▸ **Task requirements**: No image is to be carried over; reproduce the rest of the listing word for word.

START Dataset excerpt

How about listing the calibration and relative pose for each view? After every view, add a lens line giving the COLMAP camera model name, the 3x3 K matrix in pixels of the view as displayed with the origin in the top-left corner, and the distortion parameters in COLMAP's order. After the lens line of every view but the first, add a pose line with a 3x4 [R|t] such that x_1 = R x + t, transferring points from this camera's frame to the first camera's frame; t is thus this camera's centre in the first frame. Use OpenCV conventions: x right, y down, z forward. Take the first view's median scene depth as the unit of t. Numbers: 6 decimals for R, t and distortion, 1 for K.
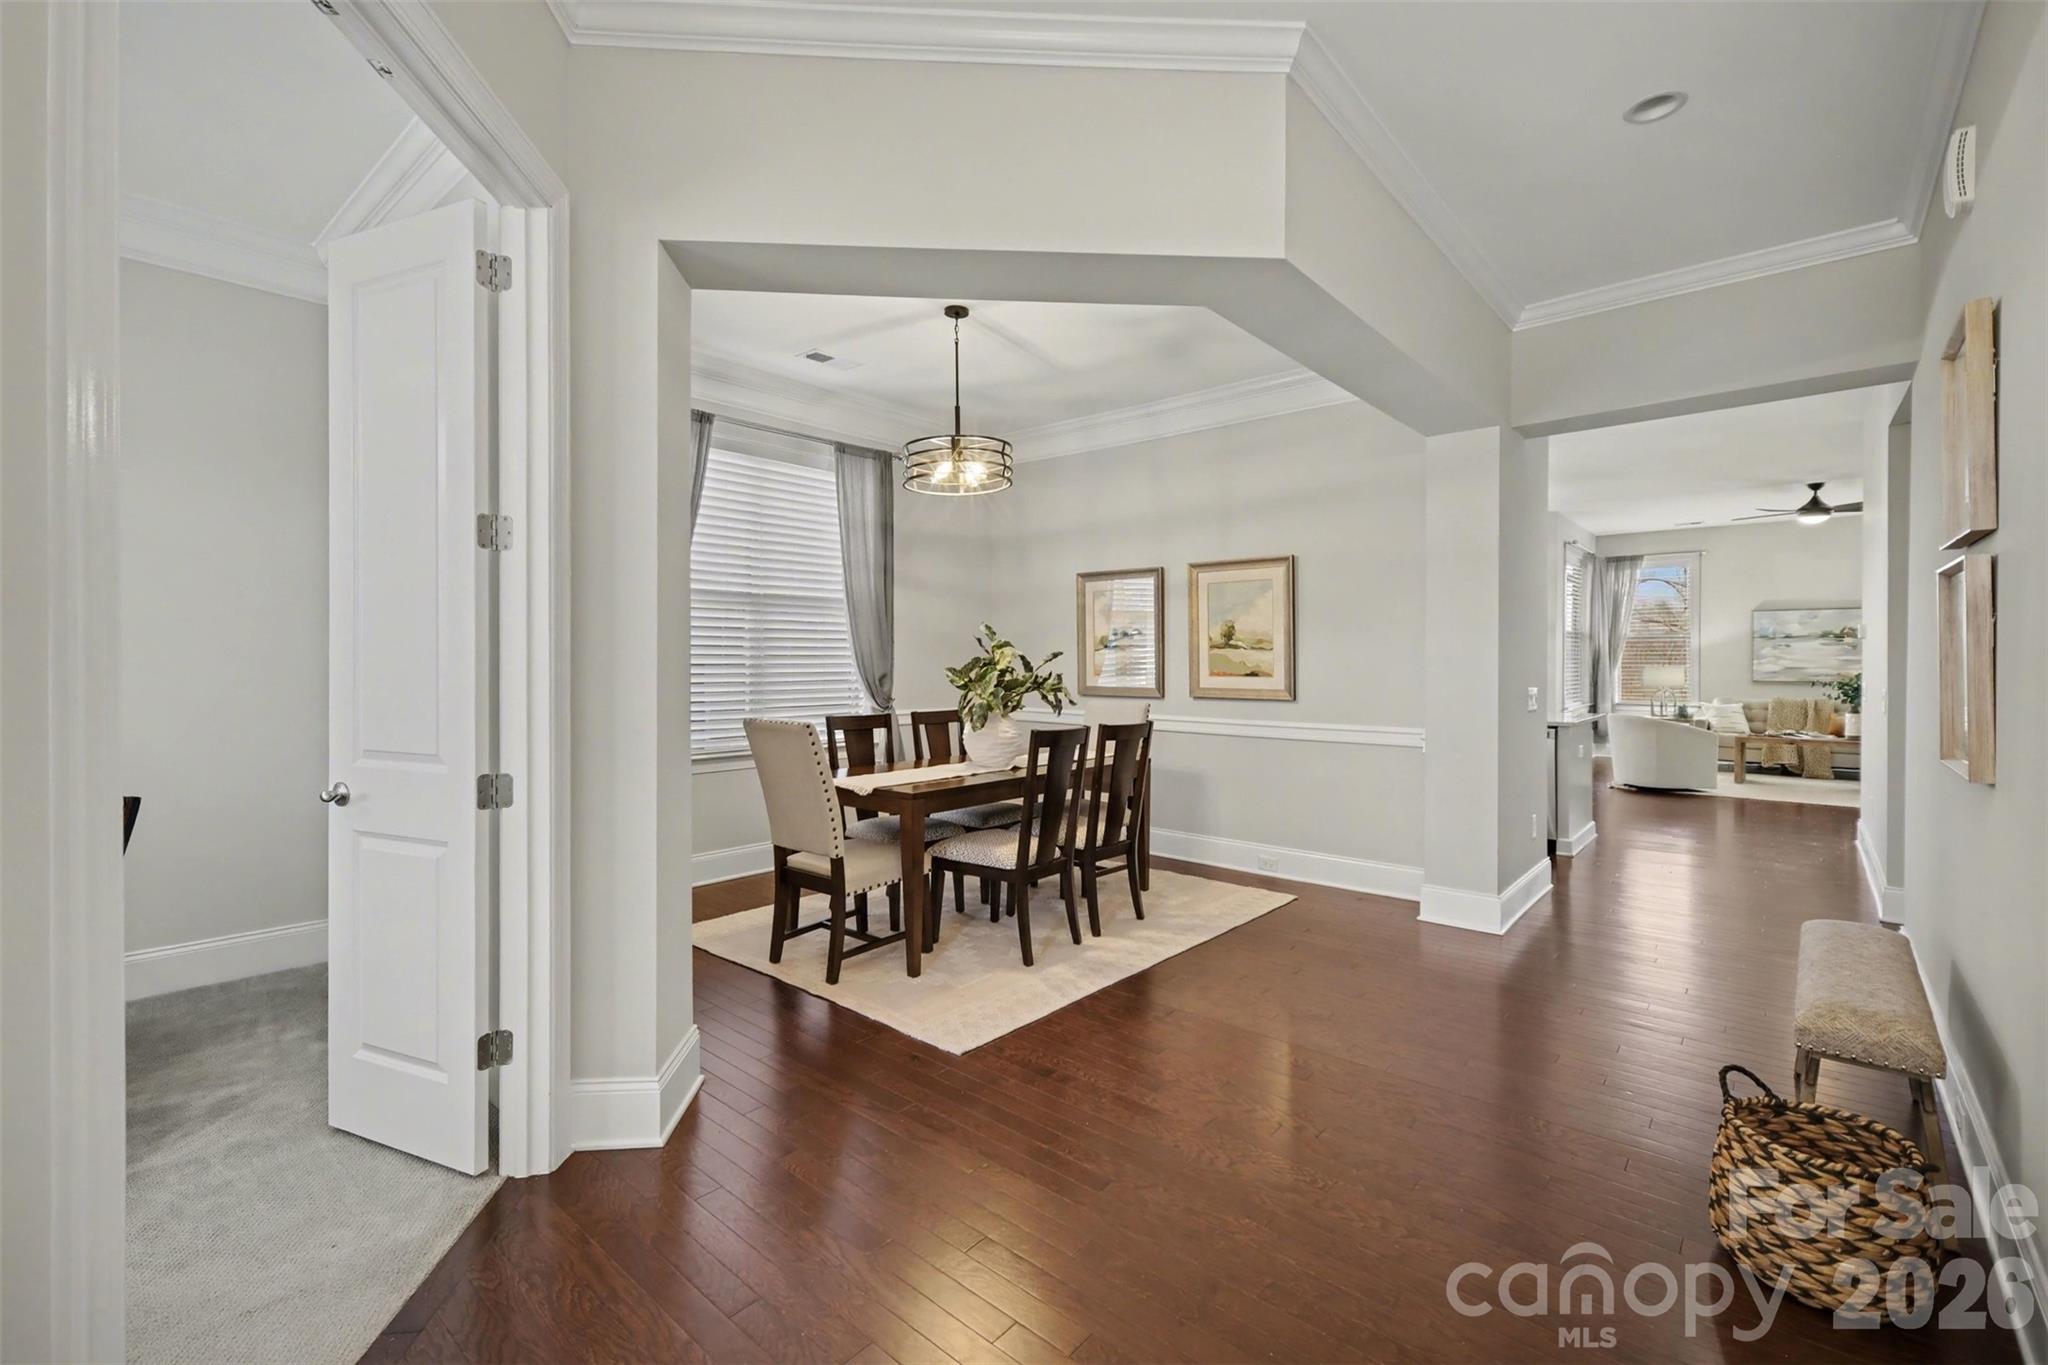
lens RADIAL K [[887.9, 0, 1023.3], [0, 887.9, 679.0], [0, 0, 1]] dist [-0.002822, -0.000034]
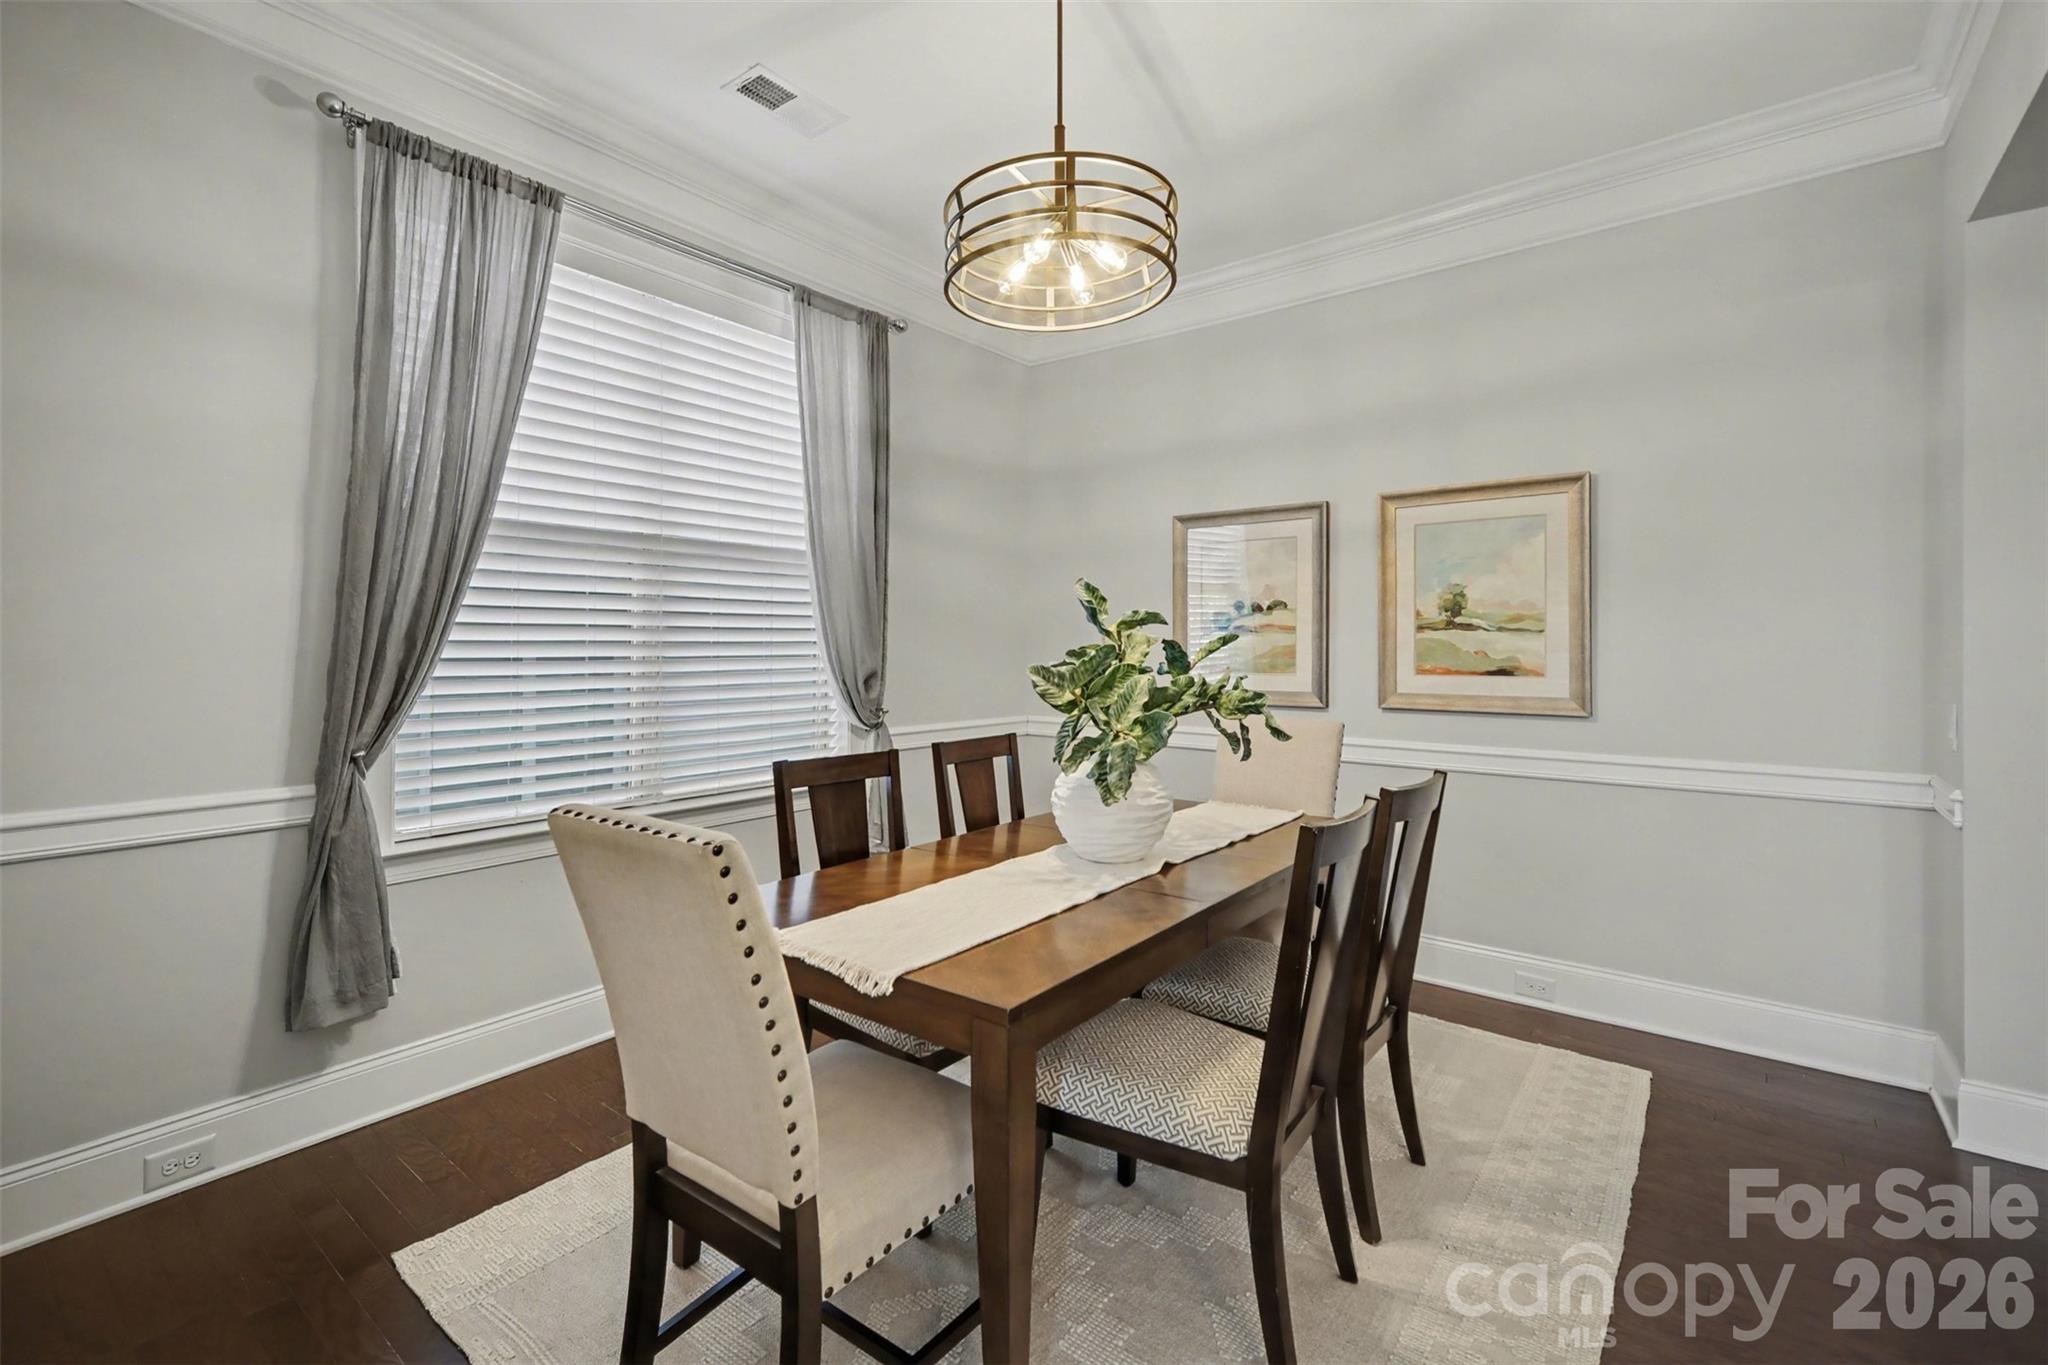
lens RADIAL K [[887.9, 0, 1097.8], [0, 887.9, 639.7], [0, 0, 1]] dist [-0.002822, -0.000034]
pose [[0.991985, -0.000909, 0.126356, -0.091427], [0.004511, 0.999592, -0.028216, -0.011323], [-0.126278, 0.028560, 0.991584, 0.419042]]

END Dataset excerpt

▸ **Exercise output**:
How about listing the calibration and relative pose for each view? After every view, add a lens line giving the COLMAP camera model name, the 3x3 K matrix in pixels of the view as displayed with the origin in the top-left corner, and the distortion parameters in COLMAP's order. After the lens line of every view but the first, add a pose line with a 3x4 [R|t] such that x_1 = R x + t, transferring points from this camera's frame to the first camera's frame; t is thus this camera's centre in the first frame. Use OpenCV conventions: x right, y down, z forward. Take the first view's median scene depth as the unit of t. Numbers: 6 decimals for R, t and distortion, 1 for K.
lens RADIAL K [[887.9, 0, 1023.3], [0, 887.9, 679.0], [0, 0, 1]] dist [-0.002822, -0.000034]
lens RADIAL K [[887.9, 0, 1097.8], [0, 887.9, 639.7], [0, 0, 1]] dist [-0.002822, -0.000034]
pose [[0.991985, -0.000909, 0.126356, -0.091427], [0.004511, 0.999592, -0.028216, -0.011323], [-0.126278, 0.028560, 0.991584, 0.419042]]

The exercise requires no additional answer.